## [Document segment]
************
# Data Cleansing on scraped data (csv)
* Part 1: Data retrieval with pandas
* Part 2: Data cleansing on Job Titles
* Part 3: Data cleansing on Job Description
  * Split by keywords to separate Role, Requirements and Benefits
* Part 4: Save to csv

## Part 1: Data retrieval with pandas
* Read scraped data (csv) into pandas dataframe
* Data cleaning - word replacement & keyword extraction

In [12]:
import pandas as pd
import numpy as np
import os
file = os.path.join('data','data','20211004-2133-Indeed_detail.csv') #update filepath: data / (job title) / (filename.csv)

df = pd.read_csv(file)

## Part 2: Data Cleasing on Job Titles
1. Replacing common words with Regex
2. Get Job Level and Salary with Regex

In [13]:
df['jobTitle'].unique()[:20] # quick preview on job titles scraped (first 30 [:30])
************
## [Recorded information]
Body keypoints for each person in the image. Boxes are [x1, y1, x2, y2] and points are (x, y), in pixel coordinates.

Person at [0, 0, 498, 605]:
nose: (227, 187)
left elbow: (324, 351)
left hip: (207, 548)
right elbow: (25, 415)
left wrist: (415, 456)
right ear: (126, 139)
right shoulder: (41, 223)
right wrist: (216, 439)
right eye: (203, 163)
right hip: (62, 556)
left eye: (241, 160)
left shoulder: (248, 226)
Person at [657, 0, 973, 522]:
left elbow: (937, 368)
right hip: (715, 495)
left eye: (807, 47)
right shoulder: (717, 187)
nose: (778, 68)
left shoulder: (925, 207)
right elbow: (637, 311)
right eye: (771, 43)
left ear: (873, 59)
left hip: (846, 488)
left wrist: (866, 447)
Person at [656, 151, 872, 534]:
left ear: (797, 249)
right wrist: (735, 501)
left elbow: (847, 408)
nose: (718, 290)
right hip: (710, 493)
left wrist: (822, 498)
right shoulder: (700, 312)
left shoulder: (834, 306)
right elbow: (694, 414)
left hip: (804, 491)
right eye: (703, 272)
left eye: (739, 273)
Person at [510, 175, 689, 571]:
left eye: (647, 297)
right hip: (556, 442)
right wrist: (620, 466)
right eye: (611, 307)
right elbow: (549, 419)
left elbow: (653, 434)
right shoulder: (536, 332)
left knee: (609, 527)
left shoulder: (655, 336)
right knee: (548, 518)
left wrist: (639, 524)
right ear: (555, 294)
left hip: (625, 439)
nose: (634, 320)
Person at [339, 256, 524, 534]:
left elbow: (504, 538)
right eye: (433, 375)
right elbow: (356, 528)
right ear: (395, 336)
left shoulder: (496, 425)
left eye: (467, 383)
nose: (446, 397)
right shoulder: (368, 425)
************
## [Your goal]
Reproduce the part of the data cleansing page that starts with "df = pd.read_csv(file)" and goes on through "(first 30 [:30])".

## [Result of this exercise]
df = pd.read_csv(file)

## Part 2: Data Cleasing on Job Titles
1. Replacing common words with Regex
2. Get Job Level and Salary with Regex

In [13]:
df['jobTitle'].unique()[:20] # quick preview on job titles scraped (first 30 [:30])